As of 2020, there are already 688 translations of this Old English epic. Why another? Franz Kafka once said that “If the book we are reading does not wake us, as with a fist hammering on our skulls, then why do we read it? Good God, we also would be happy if we had no books… A book must be an ice axe to break the sea frozen inside us.” And sometimes a new translation can be this “axe”.

With that in mind, I bought the new Headley translation of Beowulf I recently discovered at Barnes & Noble. (Seamus Heaney’s 1999 translation had first broken the ice to this thousand-year-old poem for me almost 20 years ago). Now I began reading it again, by candlelight, to try and re-capture the ancient mead-hall in which it must have been written.

But just when I began to break the “frozen sea” and re-enter this brave new world, a plaintive cry from my beloved wife shattered my chant, calling me to bed at 1 AM. I climbed the stairs with the strange translation of the opening line brewing in my head:

“Bro! Tell me we still know how to speak of kings!”

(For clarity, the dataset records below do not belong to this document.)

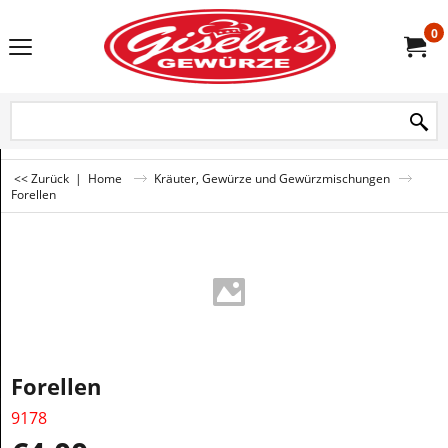
0
<< Zurück
|
Home
Kräuter, Gewürze und Gewürzmischungen
Forellen
Forellen
9178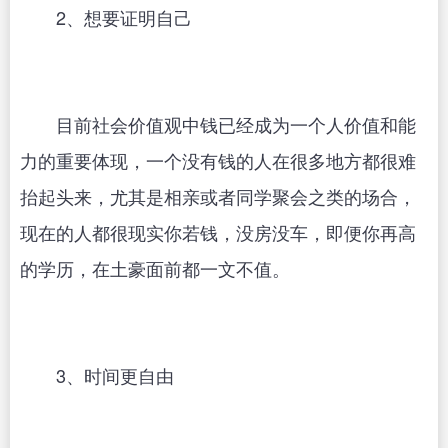
2、想要证明自己
目前社会价值观中钱已经成为一个人价值和能
力的重要体现，一个没有钱的人在很多地方都很难
抬起头来，尤其是相亲或者同学聚会之类的场合，
现在的人都很现实你若钱，没房没车，即便你再高
的学历，在土豪面前都一文不值。
3、时间更自由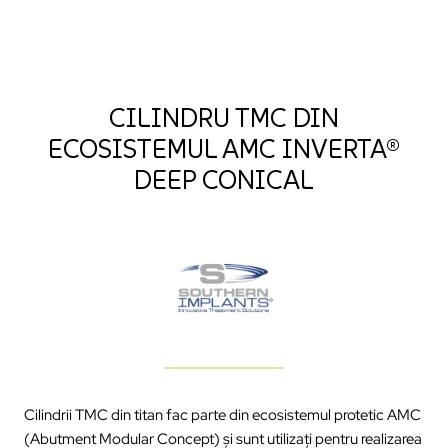
CILINDRU TMC DIN
ECOSISTEMUL AMC INVERTA®
DEEP CONICAL
Cilindrii TMC din titan fac parte din ecosistemul protetic AMC
(Abutment Modular Concept) și sunt utilizați pentru realizarea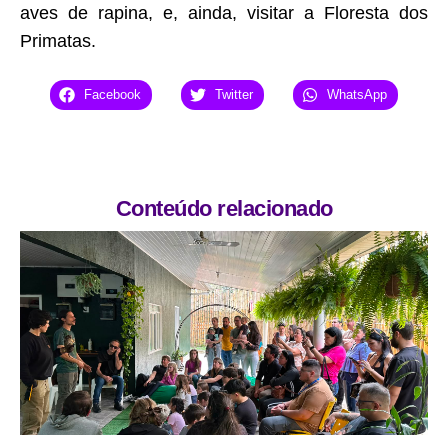
aves de rapina, e, ainda, visitar a Floresta dos
Primatas.
Facebook
Twitter
WhatsApp
Conteúdo relacionado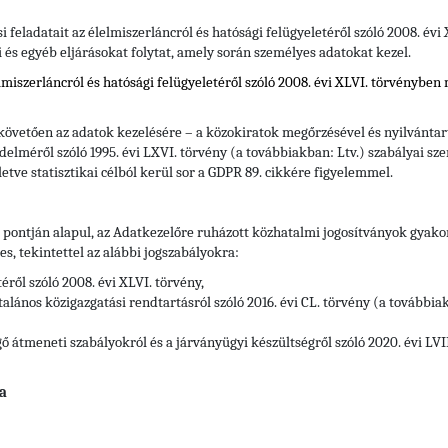
si feladatait az élelmiszerláncról és hatósági felügyeletéről szóló 2008. év
i és egyéb eljárásokat folytat, amely során személyes adatokat kezel.
elmiszerláncról és hatósági felügyeletéről szóló 2008. évi XLVI. törvényben
 követően az adatok kezelésére – a közokiratok megőrzésével és nyilvántart
delméről szóló 1995. évi LXVI. törvény (a továbbiakban: Ltv.)
szabályai sze
letve statisztikai célból kerül sor a GDPR 89. cikkére figyelemmel.
) pontján alapul, az Adatkezelőre ruházott közhatalmi jogosítványok gyak
, tekintettel az alábbi jogszabályokra:
éről szóló 2008. évi XLVI. törvény,
alános közigazgatási rendtartásról szóló 2016. évi CL. törvény (a továbbia
 átmeneti szabályokról és a járványügyi készültségről szóló 2020. évi LVIII
a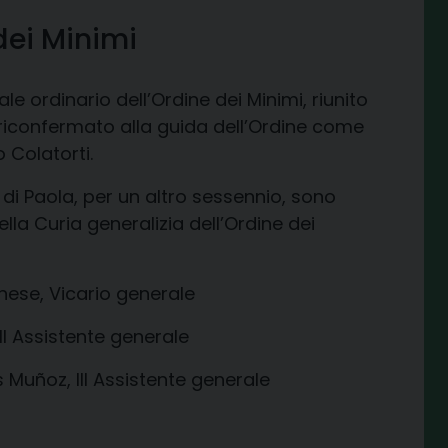
dei Minimi
e ordinario dell’Ordine dei Minimi, riunito
iconfermato alla guida dell’Ordine come
 Colatorti.
di Paola, per un altro sessennio, sono
lla Curia generalizia dell’Ordine dei
nese, Vicario generale
II Assistente generale
s Muñoz, III Assistente generale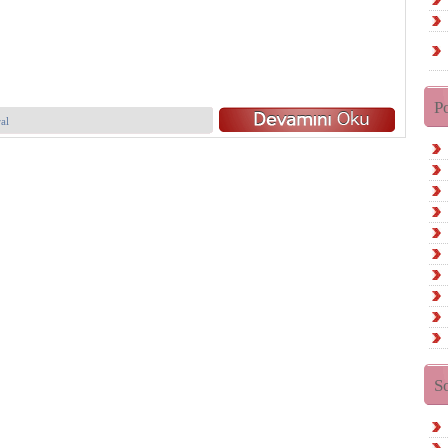
P
al
S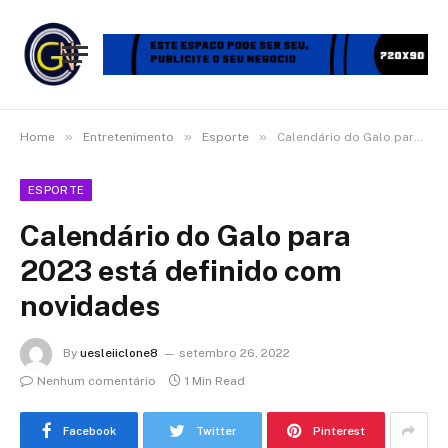
»
»
»
Home
Entretenimento
Esporte
Calendário do Galo para 2023 está definido com novidades
ESPORTE
Calendário do Galo para
2023 está definido com
novidades
By
uesleiiclone8
setembro 26, 2022
Nenhum comentário
1 Min Read
Facebook
Twitter
Pinterest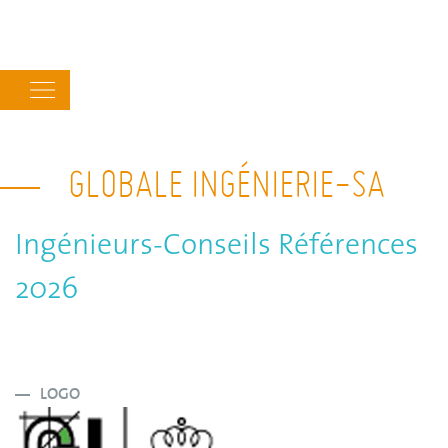
Main
navigation
GLOBALE INGÉNIERIE-SA
Ingénieurs-Conseils Références
2026
LOGO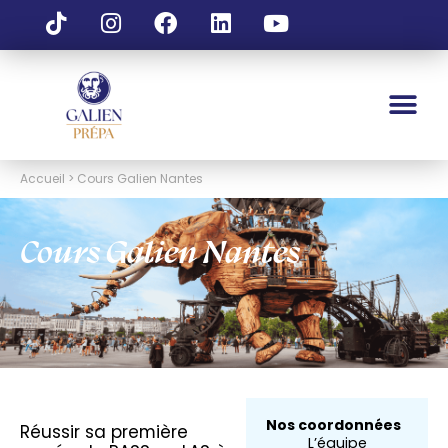
Accueil > Cours Galien Nantes
Cours Galien Nantes
Nos coordonnées
Réussir sa première
L’équipe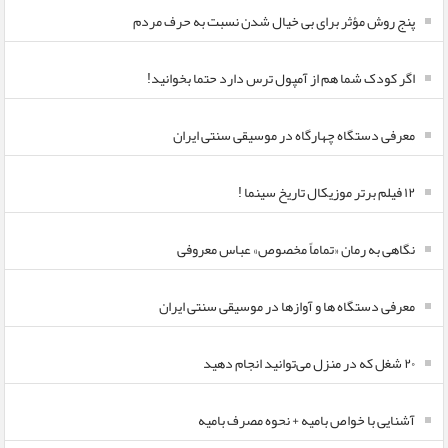
پنج روش مؤثر برای بی خیال شدن نسبت به حرف مردم
اگر کودک شما هم از آمپول ترس دارد حتما بخوانید!
معرفی دستگاه چهارگاه در موسیقی سنتی ایران
۱۲ فیلم برتر موزیکال تاریخ سینما !
نگاهی به رمان «تماماً مخصوص» عباس معروفی
معرفی دستگاه ها و آوازها در موسیقی سنتی ایران
۲۰ شغل که در منزل می‌توانید انجام دهید
آشنایی با خواص بامیه + نحوه مصرف بامیه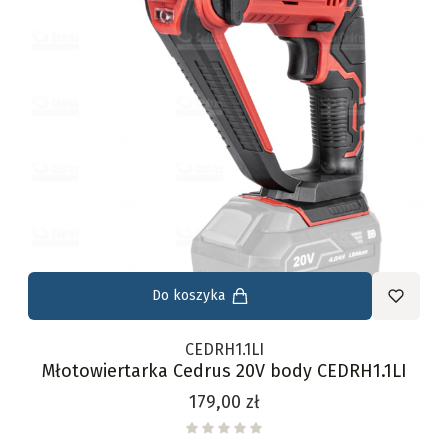
Do koszyka
CEDRH1.1LI
Młotowiertarka Cedrus 20V body CEDRH1.1LI
Cena
179,00 zł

In Anglo-Saxon, the attention-grabbing first word (“Hwaet!”) has been variously translated as “What!” “So!” and “Listen!” — -but never before as “Bro!” I rather like it. (As an oral art form, this medieval poem was chanted around a roaring fire with mugs of mead — so it needed an imperative to call all hearers to attention).

So, Bro! What are you chanting (or reading) this summer?